Counselling psychologists are trained to doctorate level in the practice and science of psychological therapies. Their work rests on extensive knowledge of the theories of human development and distress. Depending on the needs and wishes of clients, they may work in a specific modality of psychological therapy, such as CBT (Cognitive Behavioural Therapy) or may integrate several ways of working due to their enhanced knowledge of the different approaches to talking and experiential therapies. This allows them to guide individualised care in response to the differing needs of the people they work with. They are also guided by the continually developing research base of the profession, in order to provide care that is substantiated by scientific enquiry and evaluation.

Whatever the approach, counselling psychologists’ work is centred on creating respectful and collaborative relationships that are designed to bring therapeutic benefit to clients. To enhance and guide counselling, they create a psychological formulation of their client’s concerns and difficulties. This is shared and reworked during therapy, as personal troubles are explored and understood, and as new ways of being and living come into view.

Alongside their academic and clinical training, counselling psychologists receive many hours of counselling themselves. They also undertake a form of personal development in which they explore their own psychological and emotional make up. In experiencing and working with their own psychological conflicts and disturbances, they come to understand themselves at greater depth. They also come to appreciate the value of a trusted therapist as a companion to personal exploration. They come to know how it feels and what it takes to be in the counselling chair.

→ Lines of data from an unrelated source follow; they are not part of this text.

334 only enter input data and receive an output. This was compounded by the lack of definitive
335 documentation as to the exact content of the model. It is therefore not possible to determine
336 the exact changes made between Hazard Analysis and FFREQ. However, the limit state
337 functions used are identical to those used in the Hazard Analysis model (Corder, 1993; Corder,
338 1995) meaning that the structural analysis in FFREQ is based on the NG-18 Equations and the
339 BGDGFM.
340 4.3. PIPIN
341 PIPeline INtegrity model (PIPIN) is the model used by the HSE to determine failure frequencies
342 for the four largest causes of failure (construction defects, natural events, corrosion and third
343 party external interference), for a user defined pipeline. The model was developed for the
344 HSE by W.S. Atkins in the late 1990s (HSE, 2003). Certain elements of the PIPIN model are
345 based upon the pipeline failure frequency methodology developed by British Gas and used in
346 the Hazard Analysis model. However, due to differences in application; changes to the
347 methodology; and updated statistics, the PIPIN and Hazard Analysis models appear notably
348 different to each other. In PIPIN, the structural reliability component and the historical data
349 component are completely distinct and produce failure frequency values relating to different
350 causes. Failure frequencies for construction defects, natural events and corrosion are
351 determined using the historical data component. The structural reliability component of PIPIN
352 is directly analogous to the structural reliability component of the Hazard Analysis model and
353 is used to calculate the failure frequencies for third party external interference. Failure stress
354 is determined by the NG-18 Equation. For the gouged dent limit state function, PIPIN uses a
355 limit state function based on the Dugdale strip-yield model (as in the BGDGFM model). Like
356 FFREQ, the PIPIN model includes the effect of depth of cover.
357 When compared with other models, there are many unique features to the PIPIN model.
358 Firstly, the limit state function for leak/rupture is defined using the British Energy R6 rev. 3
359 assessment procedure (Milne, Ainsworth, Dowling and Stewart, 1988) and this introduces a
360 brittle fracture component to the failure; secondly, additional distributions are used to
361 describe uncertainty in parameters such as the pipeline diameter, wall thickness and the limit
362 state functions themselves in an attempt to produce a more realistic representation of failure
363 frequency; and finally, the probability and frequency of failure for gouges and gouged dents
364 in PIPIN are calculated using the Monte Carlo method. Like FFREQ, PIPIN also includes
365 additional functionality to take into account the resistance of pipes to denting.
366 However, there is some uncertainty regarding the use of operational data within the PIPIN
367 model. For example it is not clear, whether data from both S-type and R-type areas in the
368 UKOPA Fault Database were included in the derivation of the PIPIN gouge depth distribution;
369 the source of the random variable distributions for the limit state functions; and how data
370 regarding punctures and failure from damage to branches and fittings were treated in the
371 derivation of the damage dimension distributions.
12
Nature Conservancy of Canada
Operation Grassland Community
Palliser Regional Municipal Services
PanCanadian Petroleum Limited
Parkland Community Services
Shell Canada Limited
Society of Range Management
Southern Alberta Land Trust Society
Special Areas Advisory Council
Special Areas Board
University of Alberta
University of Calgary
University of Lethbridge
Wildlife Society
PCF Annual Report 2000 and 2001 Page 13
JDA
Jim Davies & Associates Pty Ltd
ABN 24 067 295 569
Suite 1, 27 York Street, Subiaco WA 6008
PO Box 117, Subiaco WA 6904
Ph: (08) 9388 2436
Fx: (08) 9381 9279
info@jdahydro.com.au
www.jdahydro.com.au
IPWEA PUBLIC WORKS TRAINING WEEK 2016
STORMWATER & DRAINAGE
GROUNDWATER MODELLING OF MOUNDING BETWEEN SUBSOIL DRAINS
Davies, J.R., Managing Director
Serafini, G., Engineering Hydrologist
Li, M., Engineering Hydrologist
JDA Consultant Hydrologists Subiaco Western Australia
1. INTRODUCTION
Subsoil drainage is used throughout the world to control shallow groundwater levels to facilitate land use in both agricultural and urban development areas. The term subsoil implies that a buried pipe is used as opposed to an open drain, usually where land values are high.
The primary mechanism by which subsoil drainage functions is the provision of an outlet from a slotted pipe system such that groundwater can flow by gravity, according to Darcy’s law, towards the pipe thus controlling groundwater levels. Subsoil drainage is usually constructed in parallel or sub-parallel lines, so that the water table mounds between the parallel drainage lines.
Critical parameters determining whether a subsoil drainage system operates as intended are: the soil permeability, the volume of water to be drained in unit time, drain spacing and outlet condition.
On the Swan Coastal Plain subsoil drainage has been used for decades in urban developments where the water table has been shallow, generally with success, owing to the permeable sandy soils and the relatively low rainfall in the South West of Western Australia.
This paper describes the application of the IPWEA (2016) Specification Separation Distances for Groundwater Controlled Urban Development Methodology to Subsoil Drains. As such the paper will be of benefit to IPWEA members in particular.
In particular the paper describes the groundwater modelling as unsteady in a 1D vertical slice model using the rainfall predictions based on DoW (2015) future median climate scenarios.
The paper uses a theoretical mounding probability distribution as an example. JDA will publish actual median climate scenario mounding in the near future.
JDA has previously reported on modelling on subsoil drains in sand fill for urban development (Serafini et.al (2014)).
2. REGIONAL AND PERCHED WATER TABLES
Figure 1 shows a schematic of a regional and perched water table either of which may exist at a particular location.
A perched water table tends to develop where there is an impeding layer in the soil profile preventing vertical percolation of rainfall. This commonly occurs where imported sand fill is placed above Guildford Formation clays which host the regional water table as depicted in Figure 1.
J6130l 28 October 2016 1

After qualification, counselling psychologists receive regular supervision with a professional peer during which aspects of their work with clients are reflected upon. This is a supportive relationship that is guided by the ethical codes and practice guidelines of the profession. The aim is to enhance the quality of work with clients and to safeguard all concerned from any risk of harm and intrusion of privacy.

Counselling psychologists are required to complete 40 hours of continuing professional development each year, in order to develop and refine their skills and knowledges, enhance their personal wellbeing, ensure that they remain fit to practice their profession and maintain their professional registrations.